◆ **Entries supplied**:

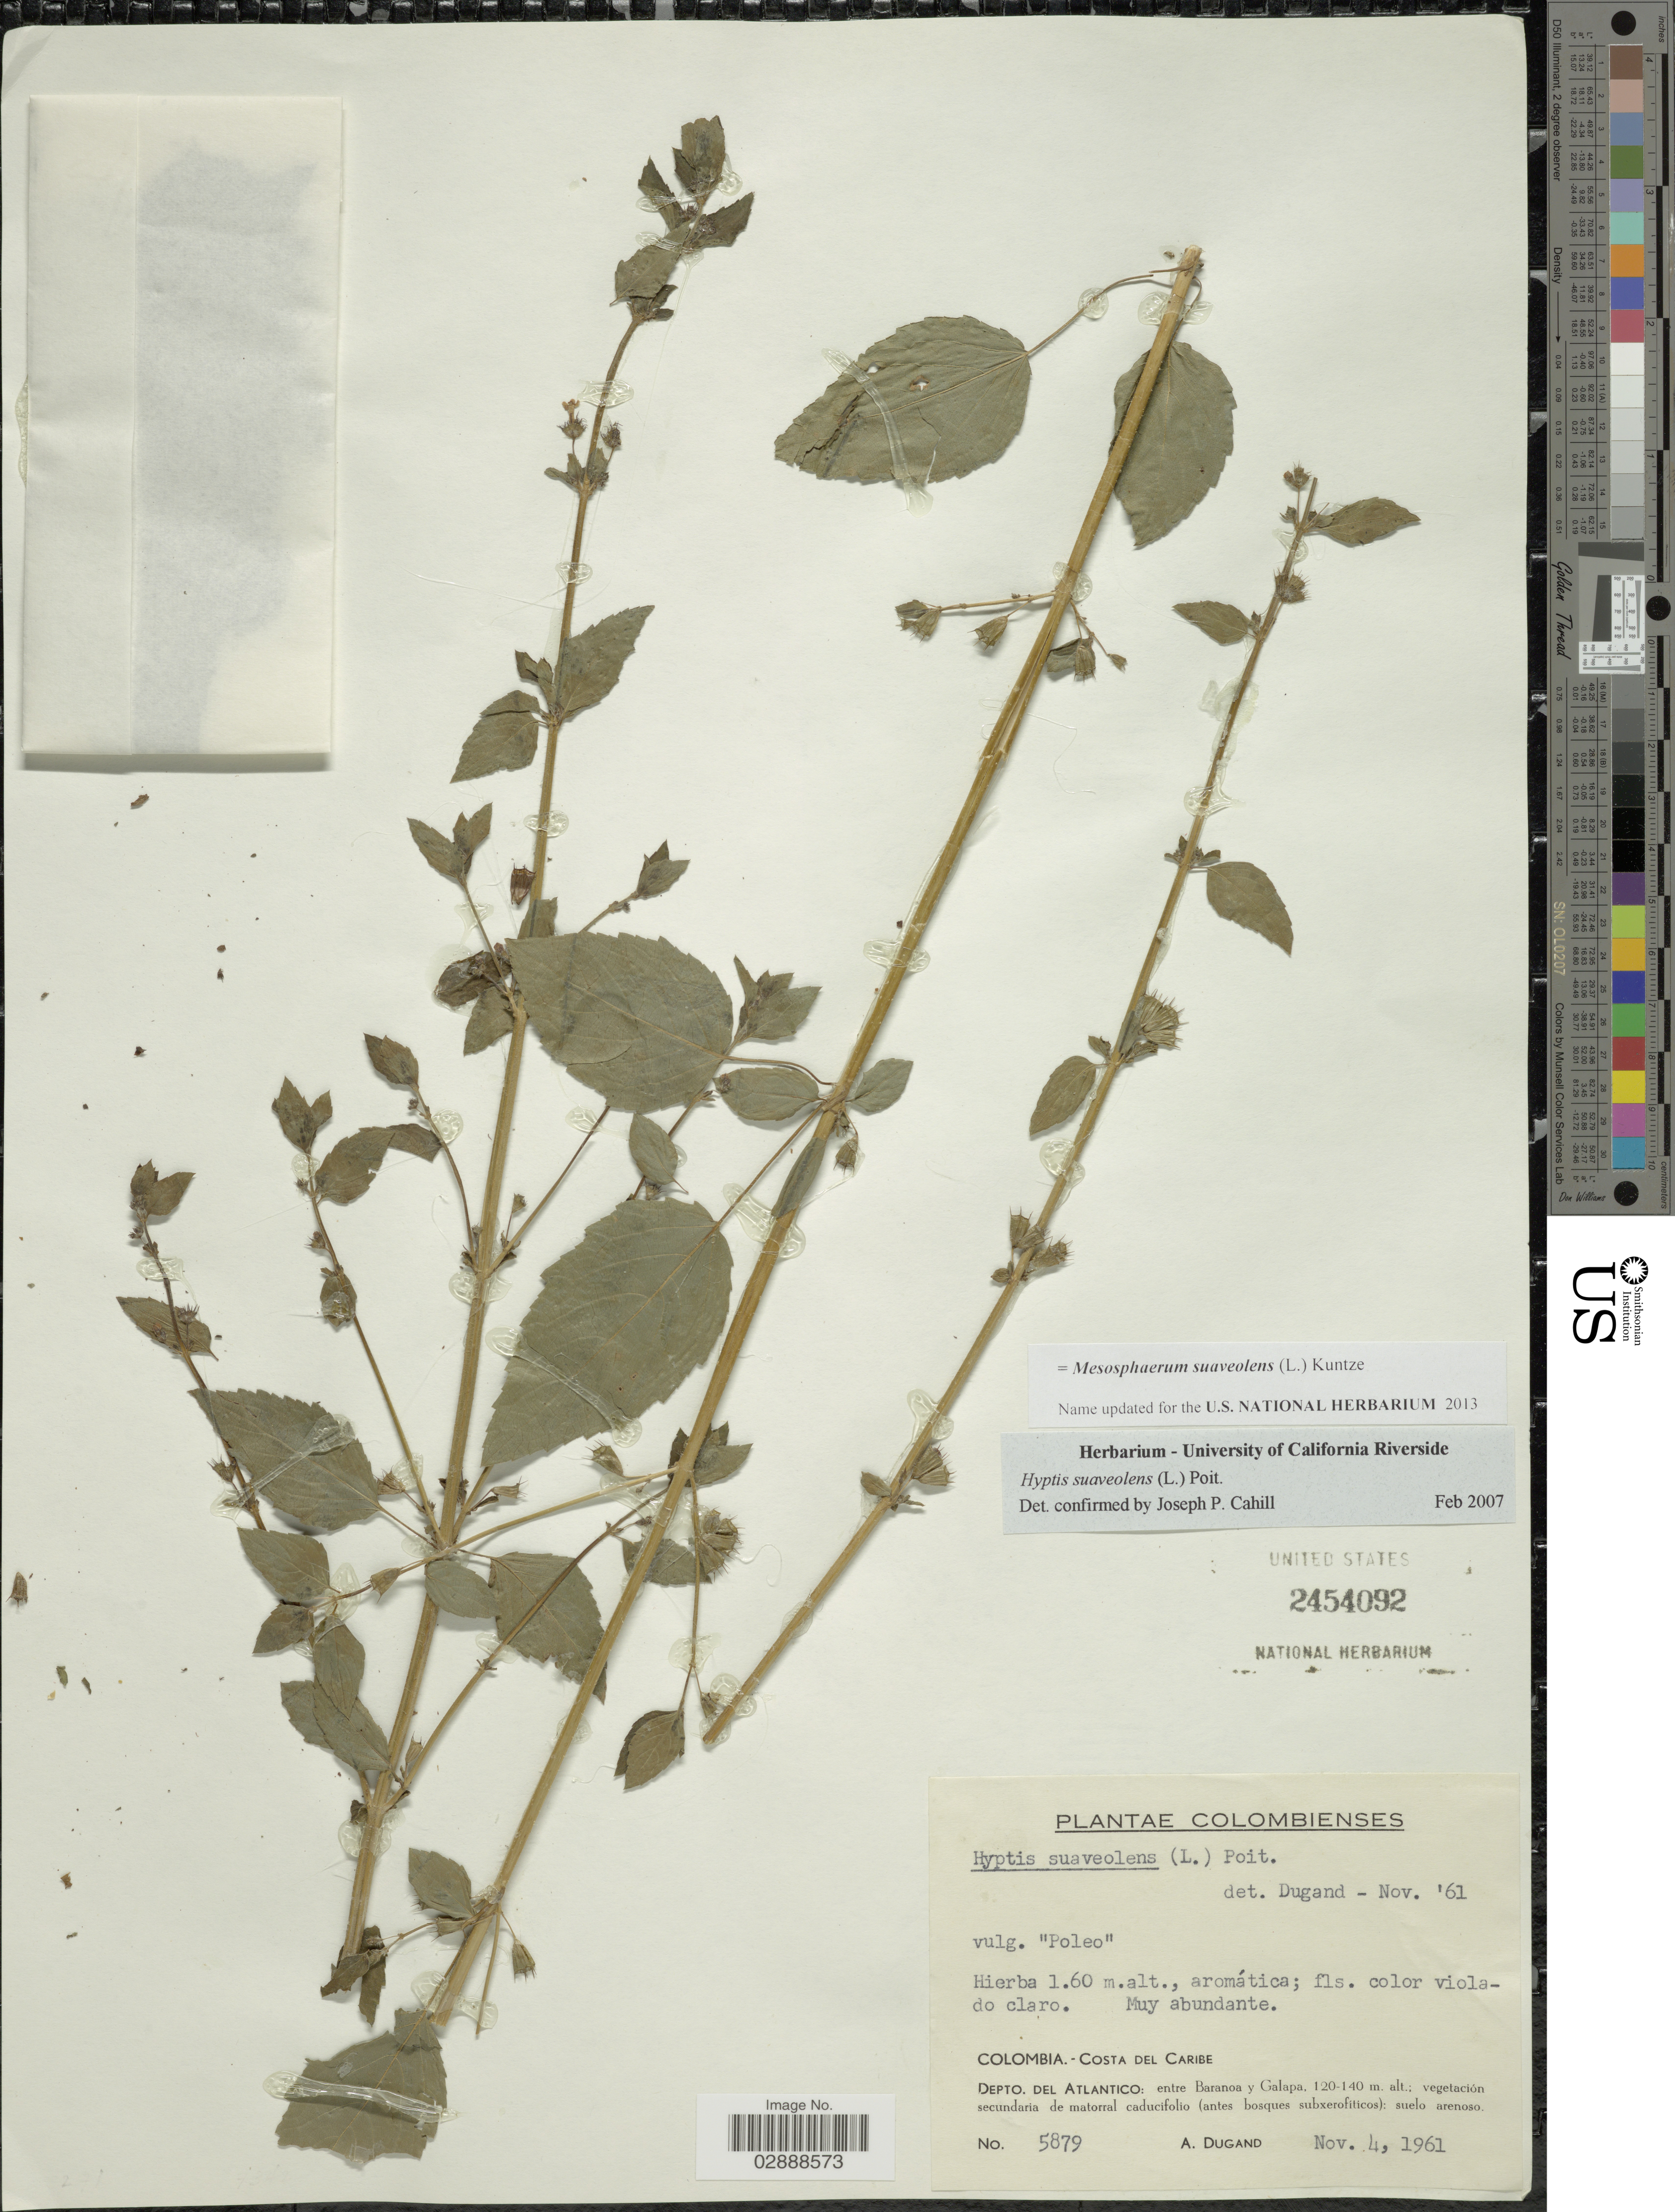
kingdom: Plantae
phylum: Tracheophyta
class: Magnoliopsida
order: Lamiales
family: Lamiaceae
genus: Mesosphaerum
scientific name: Mesosphaerum suaveolens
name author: (L.) Kuntze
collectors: A. Dugand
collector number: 5879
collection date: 1961-11-04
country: Colombia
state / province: Atlántico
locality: Costa del Caribe, Depto. del Atlantico: entre Baranoa y Galapa.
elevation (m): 120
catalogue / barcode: US 2454092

◆ **The request**:
Convert every line of the records above into a Markdown table with two columns, Row and Entry, numbering each line in order and skipping any blank lines. Leave the pictures out of the table.

◆ **Written answer**:
| Row | Entry |
|---|---|
| 1 | kingdom: Plantae |
| 2 | phylum: Tracheophyta |
| 3 | class: Magnoliopsida |
| 4 | order: Lamiales |
| 5 | family: Lamiaceae |
| 6 | genus: Mesosphaerum |
| 7 | scientific name: Mesosphaerum suaveolens |
| 8 | name author: (L.) Kuntze |
| 9 | collectors: A. Dugand |
| 10 | collector number: 5879 |
| 11 | collection date: 1961-11-04 |
| 12 | country: Colombia |
| 13 | state / province: Atlántico |
| 14 | locality: Costa del Caribe, Depto. del Atlantico: entre Baranoa y Galapa. |
| 15 | elevation (m): 120 |
| 16 | catalogue / barcode: US 2454092 |